[Dataset records — start]
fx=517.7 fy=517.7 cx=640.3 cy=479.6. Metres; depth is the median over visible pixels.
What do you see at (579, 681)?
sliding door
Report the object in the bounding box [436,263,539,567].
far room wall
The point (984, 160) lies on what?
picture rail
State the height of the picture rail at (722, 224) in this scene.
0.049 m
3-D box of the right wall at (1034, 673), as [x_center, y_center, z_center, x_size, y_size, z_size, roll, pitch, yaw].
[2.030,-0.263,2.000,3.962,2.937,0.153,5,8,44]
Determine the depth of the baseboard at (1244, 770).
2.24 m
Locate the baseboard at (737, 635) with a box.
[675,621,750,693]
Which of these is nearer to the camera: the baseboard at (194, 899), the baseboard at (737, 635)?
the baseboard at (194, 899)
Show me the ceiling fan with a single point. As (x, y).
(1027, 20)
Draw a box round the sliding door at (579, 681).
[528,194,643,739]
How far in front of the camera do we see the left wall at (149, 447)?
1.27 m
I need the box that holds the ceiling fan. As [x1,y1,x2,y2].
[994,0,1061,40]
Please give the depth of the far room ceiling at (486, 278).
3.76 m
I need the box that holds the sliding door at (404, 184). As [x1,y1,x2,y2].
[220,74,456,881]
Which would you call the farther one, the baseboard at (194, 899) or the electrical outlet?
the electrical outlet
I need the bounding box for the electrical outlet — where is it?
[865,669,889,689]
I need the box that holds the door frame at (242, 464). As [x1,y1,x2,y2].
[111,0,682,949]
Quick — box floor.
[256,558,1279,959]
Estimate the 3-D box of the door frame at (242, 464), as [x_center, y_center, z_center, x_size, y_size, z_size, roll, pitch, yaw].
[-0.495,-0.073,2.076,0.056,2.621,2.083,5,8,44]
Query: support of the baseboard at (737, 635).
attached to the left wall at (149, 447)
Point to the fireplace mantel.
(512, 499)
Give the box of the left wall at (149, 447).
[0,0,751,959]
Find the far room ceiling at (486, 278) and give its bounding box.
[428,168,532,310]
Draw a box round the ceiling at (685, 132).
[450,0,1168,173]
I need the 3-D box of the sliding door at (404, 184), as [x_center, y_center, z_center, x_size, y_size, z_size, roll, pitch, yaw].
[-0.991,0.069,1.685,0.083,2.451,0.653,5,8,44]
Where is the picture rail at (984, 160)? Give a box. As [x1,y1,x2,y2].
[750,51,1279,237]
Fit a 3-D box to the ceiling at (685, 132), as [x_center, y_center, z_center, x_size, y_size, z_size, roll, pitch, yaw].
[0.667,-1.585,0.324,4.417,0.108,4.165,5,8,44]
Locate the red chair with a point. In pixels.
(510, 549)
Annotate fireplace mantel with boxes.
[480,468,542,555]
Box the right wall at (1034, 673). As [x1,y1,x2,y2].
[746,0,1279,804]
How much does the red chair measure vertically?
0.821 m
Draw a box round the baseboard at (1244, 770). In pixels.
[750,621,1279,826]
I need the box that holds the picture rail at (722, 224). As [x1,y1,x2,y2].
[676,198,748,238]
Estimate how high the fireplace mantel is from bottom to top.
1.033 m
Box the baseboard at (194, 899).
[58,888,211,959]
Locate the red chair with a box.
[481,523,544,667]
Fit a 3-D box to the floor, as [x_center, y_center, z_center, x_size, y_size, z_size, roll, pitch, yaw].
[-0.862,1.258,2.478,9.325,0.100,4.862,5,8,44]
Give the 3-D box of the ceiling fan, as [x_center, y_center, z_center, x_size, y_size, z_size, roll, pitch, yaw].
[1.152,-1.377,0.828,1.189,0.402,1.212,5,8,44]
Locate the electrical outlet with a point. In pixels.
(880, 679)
[Dataset records — finish]
[Dataset records — start]
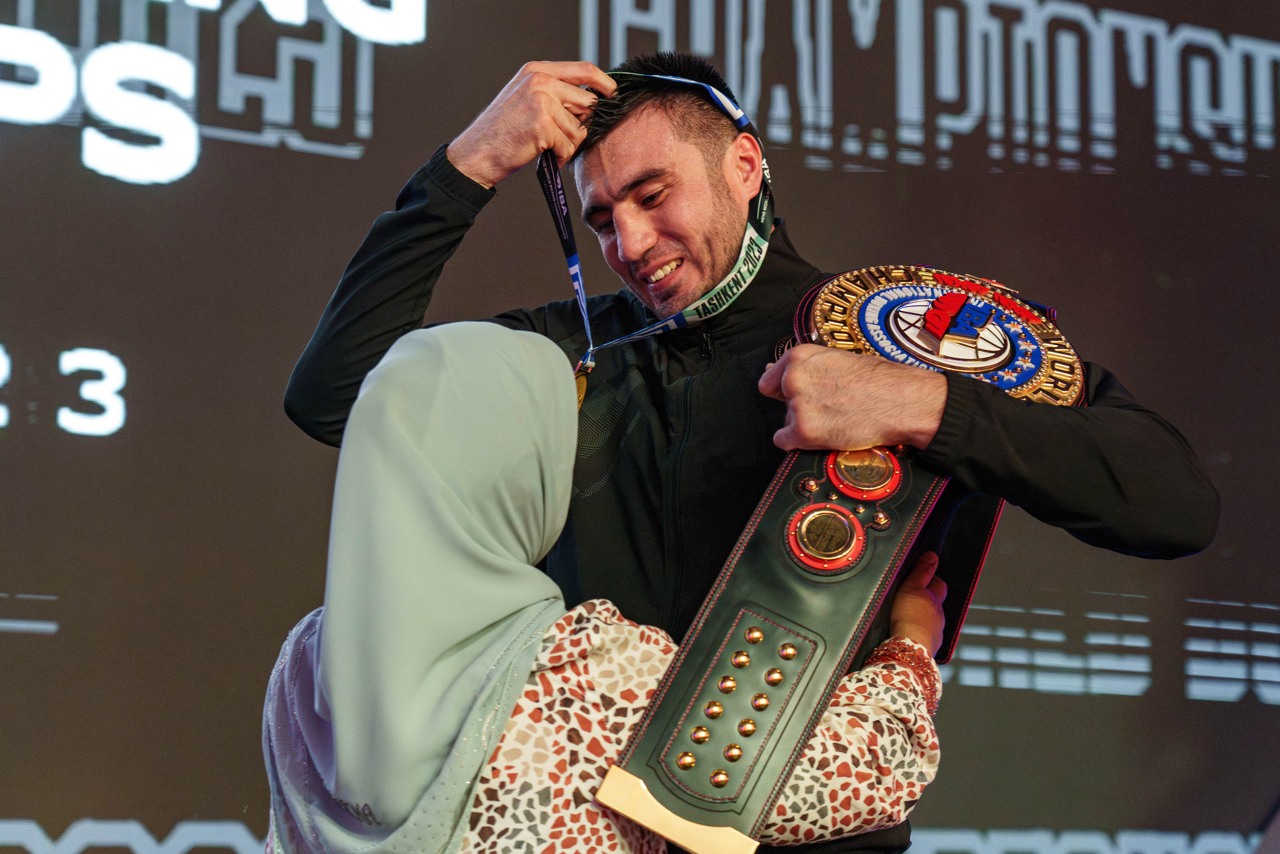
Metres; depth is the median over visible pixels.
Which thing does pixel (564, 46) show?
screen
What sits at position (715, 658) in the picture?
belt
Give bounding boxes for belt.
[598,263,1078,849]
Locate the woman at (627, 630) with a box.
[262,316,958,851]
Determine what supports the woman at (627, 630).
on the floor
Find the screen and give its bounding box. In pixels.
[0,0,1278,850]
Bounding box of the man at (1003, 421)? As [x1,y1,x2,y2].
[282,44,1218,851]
[Dataset records — finish]
> [Problem description]: From the data above, count the lines that hold the string "Metres". Reply with only that number.

> [Task result]: 2